Yes - we buy throughout Binghamton and the broader Broome County area. That includes the West Side, South Side, East Side, North Side, First Ward, Downtown Binghamton, the Floral Avenue corridor, and the Front Street area. We also buy in Johnson City, Endicott, Vestal, Chenango Bridge, and Port Dickinson. If your address is in the 13901, 13903, or 13905 zip codes, we cover it. Call us and we will confirm coverage in under two minutes.
We will. Flood zone designation - particularly properties in FEMA Special Flood Hazard Areas along the Susquehanna - creates real problems for traditional buyers. Lenders require flood insurance, which can cost $1,500 to $3,000 per year or more, and some conventional loan programs restrict financing on properties in high-risk zones. That shrinks your buyer pool significantly and can kill a financed deal at the last minute. Because we pay cash, there is no lender involved, no flood insurance requirement during the transaction, and no financing contingency that can fall through. We factor the flood zone status into our offer and give you a firm number.
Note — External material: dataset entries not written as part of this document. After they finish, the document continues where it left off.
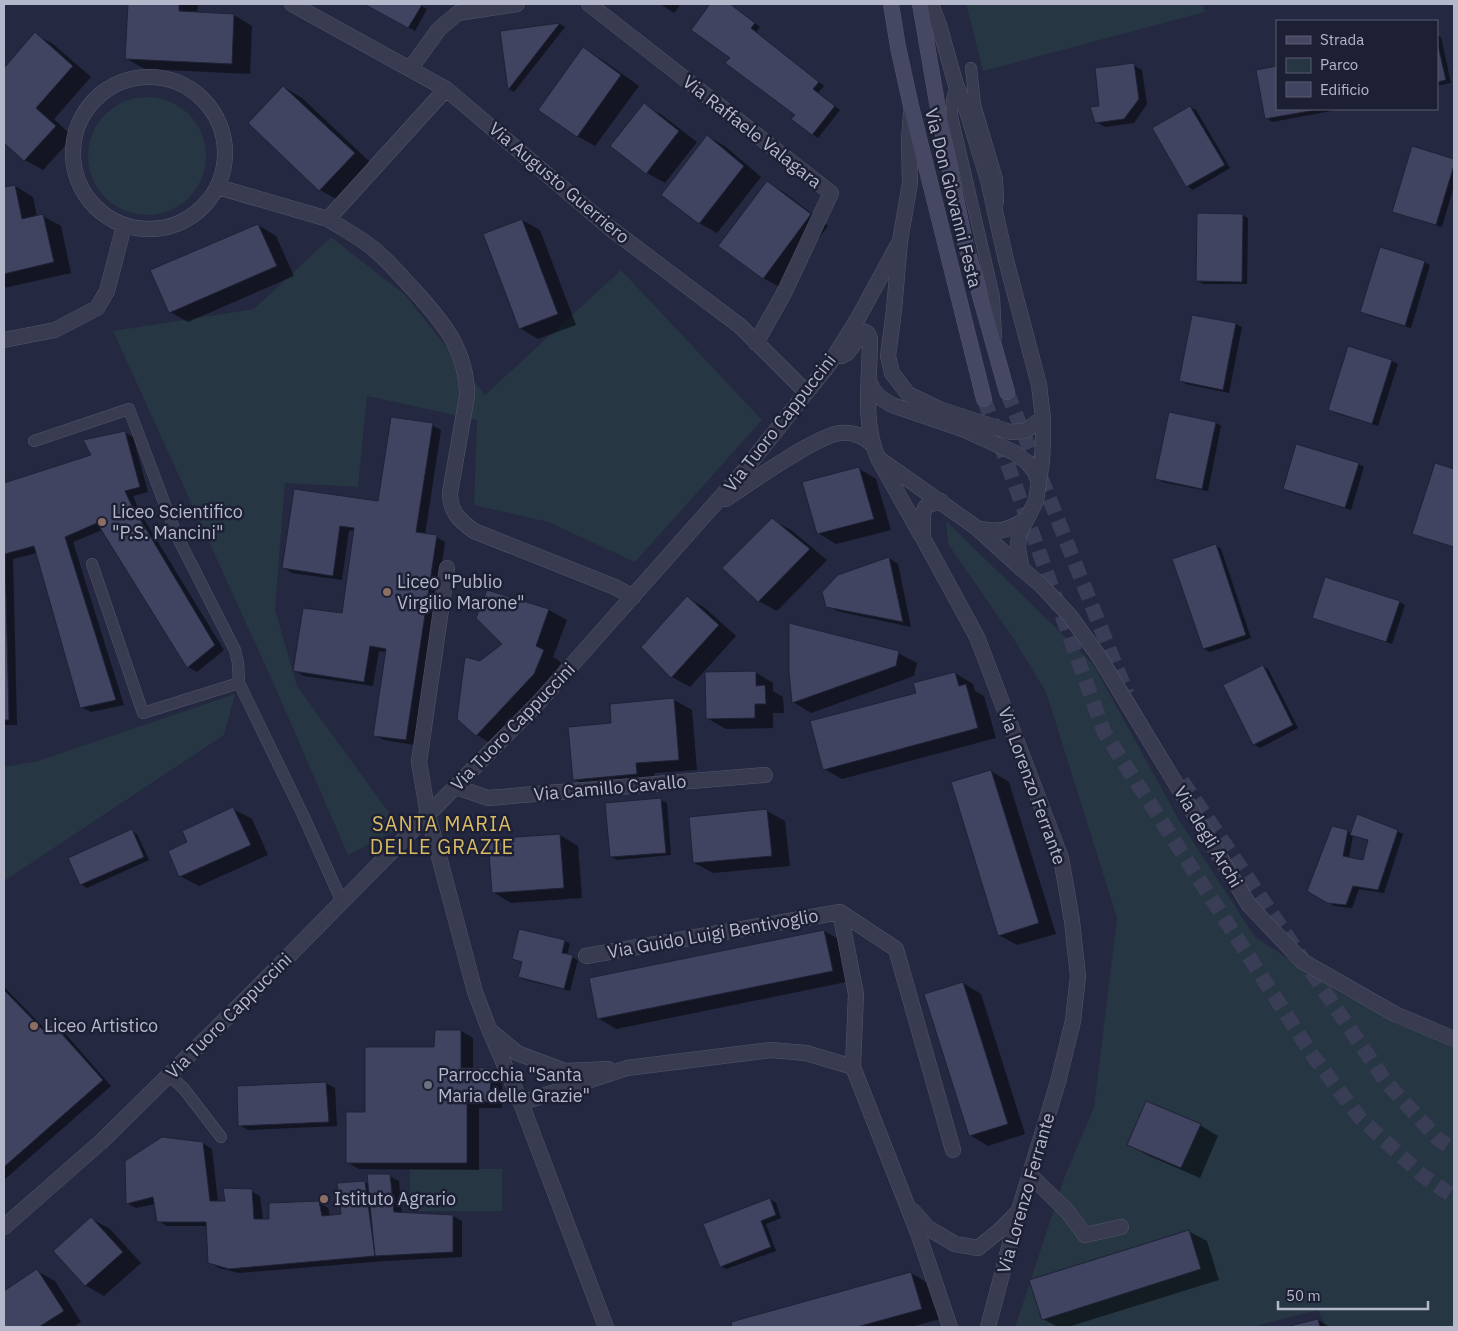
<svg xmlns="http://www.w3.org/2000/svg" width="1458" height="1331" font-family="'IBM Plex Sans',sans-serif">
<style>
.green{fill:#263642}
.shadow{fill:#0007;fill-rule:evenodd}
.building{fill:#404461;stroke:#1f2237}
.lines{fill:none;stroke-linecap:round;stroke-linejoin:round}
.secondary-tunnel{stroke:#3a3d56;stroke-width:15;stroke-dasharray:15 8;stroke-linecap:butt}
.service-casing{stroke:#53566b;stroke-width:12}
.minor-casing{stroke:#53566b;stroke-width:16}
.secondary-casing{stroke:#53566b;stroke-width:16}
.service{stroke:#393b50;stroke-width:11}
.minor{stroke:#393b50;stroke-width:15}
.secondary{stroke:#464863;stroke-width:15}
.education-dot{fill:#8d6e63;stroke:#1d2035;stroke-width:2}
.worship-dot{fill:#6b7280;stroke:#1d2035;stroke-width:2}
.labels{text-anchor:middle;stroke-width:5;stroke-linejoin:round;paint-order:stroke}
.street-label{font-size:18px;fill:#b5b7cb;stroke:#1d2035}
.poi-label{font-size:18px;fill:#b5b7cb;stroke:#1d2035;text-anchor:start}
.quarter-label{font-size:20px;letter-spacing:1px;fill:#d9bb62;stroke:#1d2035}
</style>
<rect width="100%" height="100%" fill="#242841"/>
<path class="green" d="M966 4H1203L1205 12 983 71Z
M88 156a59 59 0 1 1 118 0a59 59 0 1 1-118 0Z
M331 237 405 295 485 395 621 270 762 420 635 562 548 522 474 505 477 420 367 396 358 487 285 483 275 609 297 686 400 828 348 855 275 687 113 331 254 309Z
M946 521 1093 664 1179 820 1255 937 1342 994 1454 1048V1327H1326L1318 1310 1252 1327H1015L1065 1176 1094 1107 1117 918 1046 692 1015 641 948 544Z
M235 694 224 735 4 881V767L38 761Z
M410 1169H502V1211H410Z"/>
<path class="shadow" d="M129 4H198L197 13 234 15 252 26 250 74 145 69 127 59Z
M366 4H417L427 9 415 31Z
M660 4H681L674 13Z
M712 4H730L760 27 756 32 824 86 818 93 840 110 818 138 812 134 797 115 732 58 692 29Z
M560 24 565 27 514 92 509 89 501 32Z
M35 34 53 44 91 77 54 119 73 137 43 170 25 160 4 141V70Z
M1437 35 1441 37 1451 83 1437 86Z
M583 49 601 59 639 86 595 146 577 136Z
M1133 65 1142 70 1147 104 1134 123 1105 127 1096 122 1100 107Z
M284 87 302 98 372 164 338 200 320 190Z
M644 105 662 115 697 142 665 183 647 173Z
M1190 107 1196 110 1230 168 1193 190 1187 186 1153 129Z
M1277 109H1342L1272 122 1267 118Z
M708 136 726 147 761 177 717 233 699 223Z
M1413 148 1454 160V186L1442 227 1399 214 1393 211Z
M767 183 785 193 828 226 781 288 763 278Z
M15 186 33 197 37 217 43 216 61 226 71 273 4 288V189Z
M1242 215 1248 218 1247 284H1203L1197 280Z
M522 220 540 230 576 325 538 339 520 328Z
M258 225 276 236 294 276 188 322 170 312Z
M1424 262 1430 265 1411 328 1367 315 1361 311Z
M1193 316 1236 324 1242 327 1229 393 1186 384 1181 381Z
M1349 347 1392 361 1398 364 1378 426 1335 413 1330 409Z
M1216 423 1221 426 1208 491 1162 482 1156 478Z
M432 425 441 430 425 535 436 537 445 542 415 745 384 740 374 735 387 652 379 651 373 686 304 676 295 671 343 615 355 531 349 530 342 580 292 573 283 567 295 490 379 503Z
M124 432 133 437 148 492 133 496 139 511 224 650 197 672 188 667 102 530 73 542 124 705 91 712 81 707 37 553 13 559 17 725H4V484L92 456Z
M1358 464 1364 467 1351 510 1290 492 1284 488Z
M1436 464 1454 470V547L1414 533Z
M858 468 876 479 891 530 836 544 818 533Z
M772 520 791 530 827 560 777 611 759 601Z
M1215 545 1221 549 1251 638 1210 652 1204 649Z
M889 558 898 564 911 627 837 611 828 606Z
M687 597 705 608 736 636 690 687 672 677Z
M1399 602 1405 605 1392 644 1313 617Z
M549 610 567 620 553 657 561 662 552 685 495 746 477 735 481 663Z
M898 653 917 663 914 676 811 713 793 702Z
M1263 666 1268 669 1298 728 1260 748 1254 744Z
M755 672 773 683V691L783 697 784 713H773V728L726 729 707 718Z
M955 673 973 684 975 691 984 696 996 738 842 779 824 769 917 694Z
M674 700 692 710 697 770 654 773 655 784 592 789 574 779 612 724Z
M991 771 1009 782 1056 934 1017 945 999 935Z
M661 800 667 803 671 855 617 860 611 856Z
M233 809 252 819 268 855 199 886 180 876 189 843Z
M767 811 785 821 790 866 713 873 695 863 690 818Z
M131 831 137 834 149 860 87 888 81 884Z
M1347 831 1352 834 1397 831 1403 834 1384 893 1359 889 1352 908 1334 906 1309 890ZM1353 835 1369 841 1364 861 1349 858Z
M560 835 578 846 582 898 511 903 493 892Z
M824 931 842 941 851 981 616 1029 598 1018 590 979Z
M565 941 570 944 567 955 578 960 570 991 525 980 520 977 523 963 513 959Z
M963 983 981 994 1025 1134 988 1146 970 1135Z
M4 987 46 1030 53 1025 62 1030 111 1086 4 1180Z
M461 1031 473 1038V1069H490L502 1076V1108H479V1170L359 1169 347 1162 436 1048Z
M326 1083 335 1088 337 1126 248 1130 239 1125Z
M1200 1125 1218 1136 1200 1178 1147 1155 1129 1144Z
M203 1143 212 1149 218 1202H226L251 1191 260 1196 263 1220H270L319 1203 328 1208 330 1216 343 1215 365 1182 369 1184 389 1176 399 1181 402 1214 453 1216 462 1221V1257L385 1261 239 1273 219 1268 210 1263 207 1226H167L158 1221 155 1204 136 1208 127 1203Z
M770 1199 776 1203 781 1218 766 1224 776 1251 726 1269 721 1266Z
M92 1219 110 1229 141 1263 104 1296 85 1285Z
M1188 1231 1207 1241 1219 1280 1068 1327H1058L1043 1319Z
M37 1271 55 1281 81 1322 73 1327H4V1292Z
M911 1273 929 1284 940 1319 911 1327H733L732 1323Z
M1318 1320 1330 1327H1291Z"/>
<path class="building" d="M128 4H179V11L234 14 232 64 125 59Z
M364 4H420L422 5 408 28Z
M710 4H730L755 23 751 28 819 82 813 89 835 106 812 135 791 119 795 115 725 63 730 58 691 30Z
M560 23 508 90 500 31Z
M35 32 73 66 36 108 56 126 24 161 4 143V68Z
M1437 41 1446 80 1437 82Z
M583 47 621 75 577 137 538 110Z
M1134 63 1139 99 1124 119 1095 123 1090 107 1099 106 1095 68Z
M1277 66V109H1321L1265 119 1256 70Z
M283 86 355 153 319 191 248 123Z
M644 103 679 131 646 174 610 146Z
M1190 106 1225 165 1186 187 1152 128Z
M707 135 744 166 699 224 661 195Z
M1412 146 1454 159V165L1436 225 1392 212Z
M767 181 811 214 763 279 718 246Z
M15 185 22 219 43 214 54 262 4 274V187Z
M1197 213 1243 214 1242 282 1196 281Z
M522 219 558 314 519 329 483 234Z
M258 224 277 266 169 313 150 270Z
M1380 247 1425 261 1405 326 1360 312Z
M1192 315 1236 323 1223 390 1179 381Z
M1348 346 1392 360 1372 424 1328 410Z
M1169 412 1216 422 1202 489 1155 479Z
M391 417 433 423 416 532 437 535 406 740 373 736 386 649 370 646 364 682 293 671 303 608 342 613 354 528 340 526 333 576 282 568 294 489 378 501Z
M125 431 140 487 125 491 131 504 215 645 187 668 97 523 65 537 116 700 80 708 34 546 5 554 9 720H4V483L91 455 83 440Z
M1296 444 1359 463 1345 508 1283 489Z
M1435 463 1454 469V547L1412 534Z
M859 467 874 519 817 534 802 482Z
M772 518 810 549 758 602 722 568Z
M1216 544 1246 635 1203 649 1172 559Z
M889 557 903 622 826 607 822 592 838 575Z
M1325 577 1400 601 1386 642 1312 618Z
M487 590 549 609 536 646 544 650 534 674 476 736 457 719 465 657 480 661 502 644 476 618Z
M687 596 719 625 671 678 641 647Z
M789 623 899 651 896 666 792 703 789 672Z
M1263 665 1293 725 1253 745 1223 685Z
M756 671V686L765 685 766 704H755V718L706 719 705 672Z
M955 672 959 686 966 684 978 728 823 770 810 721 916 693 913 683Z
M674 698 679 760 636 763 637 774 573 780 568 727 611 723 610 704Z
M991 770 1039 923 998 936 951 782Z
M661 798 666 853 610 857 605 803Z
M233 807 251 845 179 877 168 851 187 842 182 831Z
M767 809 772 856 693 863 689 817Z
M1357 814 1398 830 1378 890 1353 886 1346 905 1327 903 1307 891 1332 826 1348 830 1343 856 1363 860 1368 840 1350 835Z
M132 829 144 857 80 885 68 858Z
M560 834 564 888 492 893 488 839Z
M519 929 565 940 562 953 573 955 564 989 518 977 522 962 512 959Z
M824 930 833 971 597 1019 589 978Z
M963 982 1008 1124 969 1136 924 994Z
M4 990 44 1031 53 1024 103 1080 4 1167Z
M435 1030H461V1068H491L490 1102H467V1163H346V1112H365V1047H434Z
M326 1082 329 1122 238 1126 237 1086Z
M1146 1101 1201 1124 1181 1168 1127 1145Z
M162 1137 203 1142 210 1201H225L223 1188 252 1189 254 1219H269V1203L319 1201 322 1216 341 1214 337 1183 365 1181 375 1256 229 1269 208 1263 206 1222H157L153 1197 126 1204 125 1161Z
M367 1174H390L394 1212 453 1215V1252L375 1256Z
M770 1198 776 1215 761 1221 771 1247 720 1267 703 1224Z
M91 1217 123 1252 85 1286 53 1251Z
M1189 1230 1201 1269 1042 1320 1029 1280Z
M37 1269 64 1311 39 1327H4V1291Z
M911 1272 922 1309 857 1327H732L731 1322Z
M1318 1319 1320 1327H1286Z"/>
<g class="lines">
<path class="secondary-tunnel" d="M1007 392 1127 694
M984 399 1104 732 1313 1056 1360 1118 1423 1176 1454 1197
M1182 781 1386 1082 1439 1140 1454 1150"/>
<defs>
<path id="service" d="M971 68 975 105 997 179 998 202
M956 85 952 100V116L994 297 996 337
M34 441 129 409 176 534 235 650 238 663 239 683 304 817 342 902
M92 564 143 713 239 683
M169 1075 184 1089 221 1137"/>
<path id="minor" d="M292 4 446 89 610 228 740 326 806 392
M589 4 831 193 784 293 756 343
M410 69 439 29 458 13 517 4
M73 153a76 76 0 1 1 152 0a76 76 0 1 1-152 0Z
M911 113 909 140 910 183 900 241 894 310 888 356 892 373 908 394 939 409 1010 432 1025 431 1043 418
M218 187 328 219 446 89
M328 219C342 228 357 236 370 246 386 258 400 275 414 290 443 322 467 350 467 396L450 493C450 512 459 520 474 531L615 587 633 597
M4 340 55 330 97 308 107 291 124 226
M841 356 847 353 862 334 865 332 868 334 870 339C870 378 862 421 878 458L921 535
M869 381C873 393 881 399 892 405L965 430 1015 453 1028 463 1035 472 1039 483
M878 458 977 528 1022 569 1018 549 1019 534 1036 501 1042 461 1043 440V418L1039 385 1006 260 988 180 966 108 956 85 939 25 931 4
M726 499C748 484 819 434 841 433 854 432 864 436 873 445
M941 501 928 505 925 508 923 514V538L977 637 1061 858 1072 921 1078 976 1073 1021 1058 1082 1019 1210 988 1327
M977 528C998 533 1007 531 1025 520
M447 568 419 762 428 815 475 992 489 1029 521 1103 606 1327
M1022 569 1042 586 1070 616 1100 658 1249 905 1302 961 1395 1014 1454 1039
M456 787 488 798 765 775
M840 912 896 949 953 1150
M586 956 840 912 856 994 853 1067
M492 1032 517 1053 565 1071 608 1069
M521 1103 627 1068 771 1050 806 1053 853 1067 918 1233 950 1327
M1030 1175 1067 1211 1085 1235 1121 1227
M913 1211 928 1228 955 1244 978 1248 999 1231 1019 1211
M4 1227 102 1141 250 995 539 702 743 472 830 363 857 320 900 241"/>
<path id="secondary" d="M891 4 898 47 911 106 984 399
M920 4 941 126 965 242 1007 392"/>
</defs>
<use href="#service" class="service-casing"/>
<use href="#minor" class="minor-casing"/>
<use href="#secondary" class="secondary-casing"/>
<use href="#service" class="service"/>
<use href="#minor" class="minor"/>
<use href="#secondary" class="secondary"/>
</g>
<g class="education-dot">
<circle cx="102" cy="522" r="5"/>
<circle cx="387" cy="592" r="5"/>
<circle cx="34" cy="1026" r="5"/>
<circle cx="324" cy="1199" r="5"/>
</g>
<circle class="worship-dot" cx="428" cy="1085" r="5"/>
<g class="labels">
<g class="street-label">
<text transform="translate(752 132) rotate(38)" y="6">Via Raffaele Valagara</text>
<text transform="translate(559 183) rotate(40)" y="6">Via Augusto Guerriero</text>
<text transform="translate(953 198) rotate(76)" y="6">Via Don Giovanni Festa</text>
<text transform="translate(780 423) rotate(-52)" y="6">Via Tuoro Cappuccini</text>
<text transform="translate(513 727) rotate(-46)" y="6">Via Tuoro Cappuccini</text>
<text transform="translate(1032 786) rotate(70)" y="6">Via Lorenzo Ferrante</text>
<text transform="translate(610 788) rotate(-5)" y="6">Via Camillo Cavallo</text>
<text transform="translate(1208 837) rotate(59)" y="6">Via degli Archi</text>
<text transform="translate(713 934) rotate(-10)" y="6">Via Guido Luigi Bentivoglio</text>
<text transform="translate(229 1016) rotate(-45)" y="6">Via Tuoro Cappuccini</text>
<text transform="translate(1026 1193) rotate(-74)" y="6">Via Lorenzo Ferrante</text>
</g>
<g class="poi-label">
<text x="112" y="518">Liceo Scientifico<tspan x="112" dy="21">"P.S. Mancini"</tspan></text>
<text x="397" y="588">Liceo "Publio<tspan x="397" dy="21">Virgilio Marone"</tspan></text>
<text x="44" y="1032">Liceo Artistico</text>
<text x="438" y="1081">Parrocchia "Santa<tspan x="438" dy="21">Maria delle Grazie"</tspan></text>
<text x="334" y="1205">Istituto Agrario</text>
</g>
<g class="quarter-label">
<text x="442" y="831">SANTA MARIA<tspan x="442" dy="23">DELLE GRAZIE</tspan></text>
</g>
</g>
<rect width="1458" height="1331" fill="none" stroke="#b5b7cb" stroke-width="10"/>
<rect x="1276" y="20" width="162" height="90" fill="#1d2035" stroke="#5a5c71"/>
<rect x="1286" y="36" width="25" height="8" fill="#464863" stroke="#5a5c71"/>
<text x="1320" y="45" font-size="15" fill="#b5b7cb">Strada</text>
<rect x="1286" y="58" width="25" height="15" fill="#263642" stroke="#5a5c71"/>
<text x="1320" y="70" font-size="15" fill="#b5b7cb">Parco</text>
<rect x="1286" y="82" width="25" height="15" fill="#404461" stroke="#5a5c71"/>
<text x="1320" y="95" font-size="15" fill="#b5b7cb">Edificio</text>
<path d="M1278 1301v8h150v-8" fill="none" stroke="#b5b7cb" stroke-width="2.5"/>
<text x="1286" y="1301" font-size="15" fill="#b5b7cb" stroke="#1d2035" stroke-width="4" paint-order="stroke">50 m</text>
</svg>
In most cases, yes - if the property was solely in the deceased's name, New York law requires it to go through Surrogate's Court probate before the title can transfer to a buyer. The executor or administrator of the estate gets court authority to sign the deed. The timeline depends on whether the will is uncontested and how backed up the Broome County Surrogate's Court is, but straightforward estates can often get Letters Testamentary within a few weeks to a couple of months.
We work with inherited properties regularly and can wait for probate to clear, or we can start the paperwork and lock in an offer price now so you are not scrambling once authority is granted. If the property passed through a trust or joint ownership, it may transfer outside probate entirely - we can help you figure out which situation applies.